- Task objective
Copy the text of all the items below, swapping "deprecated" for "phased out" everywhere it appears and changing nothing else. Leave the pictures out.
[Information given Boundary: Start]
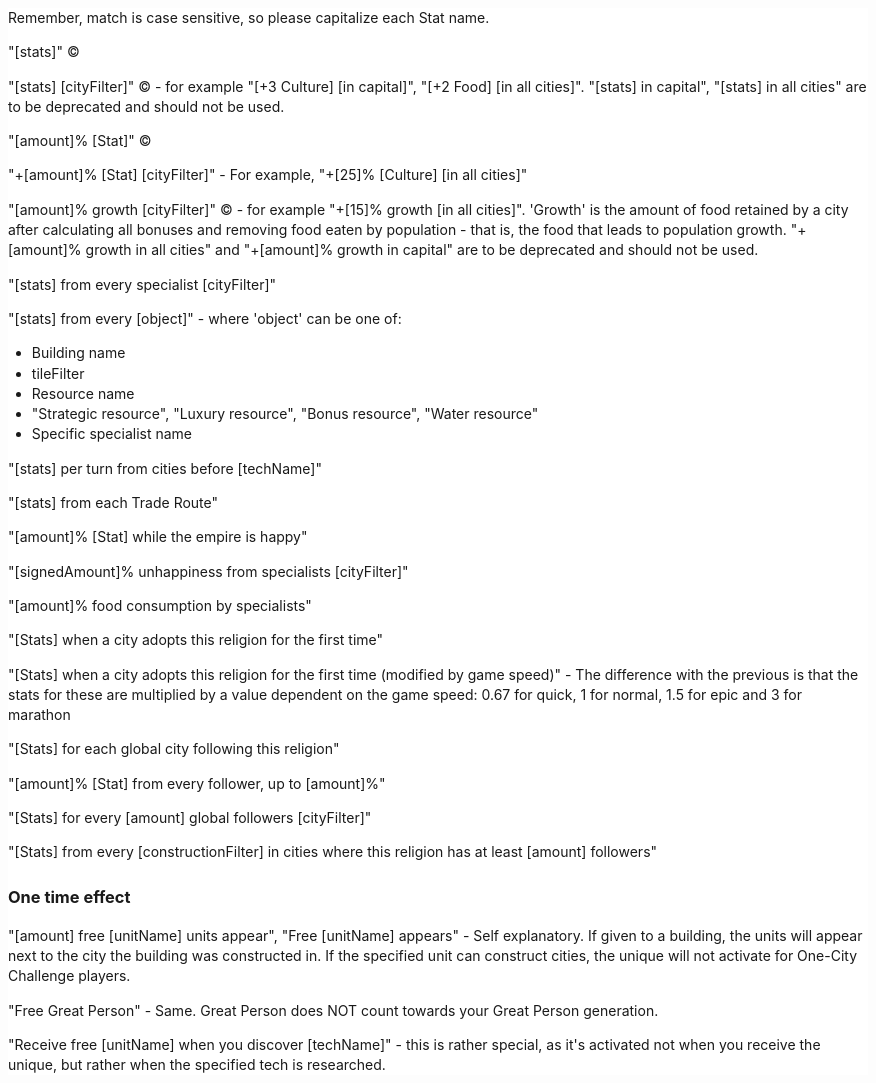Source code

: Remember, match is case sensitive, so please capitalize each Stat name.

"[stats]" ©

"[stats] [cityFilter]" © - for example "[+3 Culture] [in capital]", "[+2 Food] [in all cities]". "[stats] in capital", "[stats] in all cities" are to be deprecated and should not be used.

"[amount]% [Stat]" ©

"+[amount]% [Stat] [cityFilter]" - For example, "+[25]% [Culture] [in all cities]"

"[amount]% growth [cityFilter]" © - for example "+[15]% growth [in all cities]". 'Growth' is the amount of food retained by a city after calculating all bonuses and removing food eaten by population - that is, the food that leads to population growth. "+[amount]% growth in all cities" and "+[amount]% growth in capital" are to be deprecated and should not be used.

"[stats] from every specialist [cityFilter]"

"[stats] from every [object]" - where 'object' can be one of:
- Building name
- tileFilter
- Resource name
- "Strategic resource", "Luxury resource", "Bonus resource", "Water resource"
- Specific specialist name

"[stats] per turn from cities before [techName]"

"[stats] from each Trade Route"

"[amount]% [Stat] while the empire is happy"

"[signedAmount]% unhappiness from specialists [cityFilter]"

"[amount]% food consumption by specialists"

"[Stats] when a city adopts this religion for the first time"

"[Stats] when a city adopts this religion for the first time (modified by game speed)" - The difference with the previous is that the stats for these are multiplied by a value dependent on the game speed: 0.67 for quick, 1 for normal, 1.5 for epic and 3 for marathon

"[Stats] for each global city following this religion"

"[amount]% [Stat] from every follower, up to [amount]%"

"[Stats] for every [amount] global followers [cityFilter]"

"[Stats] from every [constructionFilter] in cities where this religion has at least [amount] followers"


### One time effect

"[amount] free [unitName] units appear", "Free [unitName] appears" - Self explanatory. If given to a building, the units will appear next to the city the building was constructed in. If the specified unit can construct cities, the unique will not activate for One-City Challenge players.

"Free Great Person" - Same. Great Person does NOT count towards your Great Person generation.

"Receive free [unitName] when you discover [techName]" - this is rather special, as it's activated not when you receive the unique, but rather when the specified tech is researched.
[Information given Boundary: End]
- Exercise answer
Source code

: Remember, match is case sensitive, so please capitalize each Stat name.

"[stats]" ©

"[stats] [cityFilter]" © - for example "[+3 Culture] [in capital]", "[+2 Food] [in all cities]". "[stats] in capital", "[stats] in all cities" are to be phased out and should not be used.

"[amount]% [Stat]" ©

"+[amount]% [Stat] [cityFilter]" - For example, "+[25]% [Culture] [in all cities]"

"[amount]% growth [cityFilter]" © - for example "+[15]% growth [in all cities]". 'Growth' is the amount of food retained by a city after calculating all bonuses and removing food eaten by population - that is, the food that leads to population growth. "+[amount]% growth in all cities" and "+[amount]% growth in capital" are to be phased out and should not be used.

"[stats] from every specialist [cityFilter]"

"[stats] from every [object]" - where 'object' can be one of:
- Building name
- tileFilter
- Resource name
- "Strategic resource", "Luxury resource", "Bonus resource", "Water resource"
- Specific specialist name

"[stats] per turn from cities before [techName]"

"[stats] from each Trade Route"

"[amount]% [Stat] while the empire is happy"

"[signedAmount]% unhappiness from specialists [cityFilter]"

"[amount]% food consumption by specialists"

"[Stats] when a city adopts this religion for the first time"

"[Stats] when a city adopts this religion for the first time (modified by game speed)" - The difference with the previous is that the stats for these are multiplied by a value dependent on the game speed: 0.67 for quick, 1 for normal, 1.5 for epic and 3 for marathon

"[Stats] for each global city following this religion"

"[amount]% [Stat] from every follower, up to [amount]%"

"[Stats] for every [amount] global followers [cityFilter]"

"[Stats] from every [constructionFilter] in cities where this religion has at least [amount] followers"


### One time effect

"[amount] free [unitName] units appear", "Free [unitName] appears" - Self explanatory. If given to a building, the units will appear next to the city the building was constructed in. If the specified unit can construct cities, the unique will not activate for One-City Challenge players.

"Free Great Person" - Same. Great Person does NOT count towards your Great Person generation.

"Receive free [unitName] when you discover [techName]" - this is rather special, as it's activated not when you receive the unique, but rather when the specified tech is researched.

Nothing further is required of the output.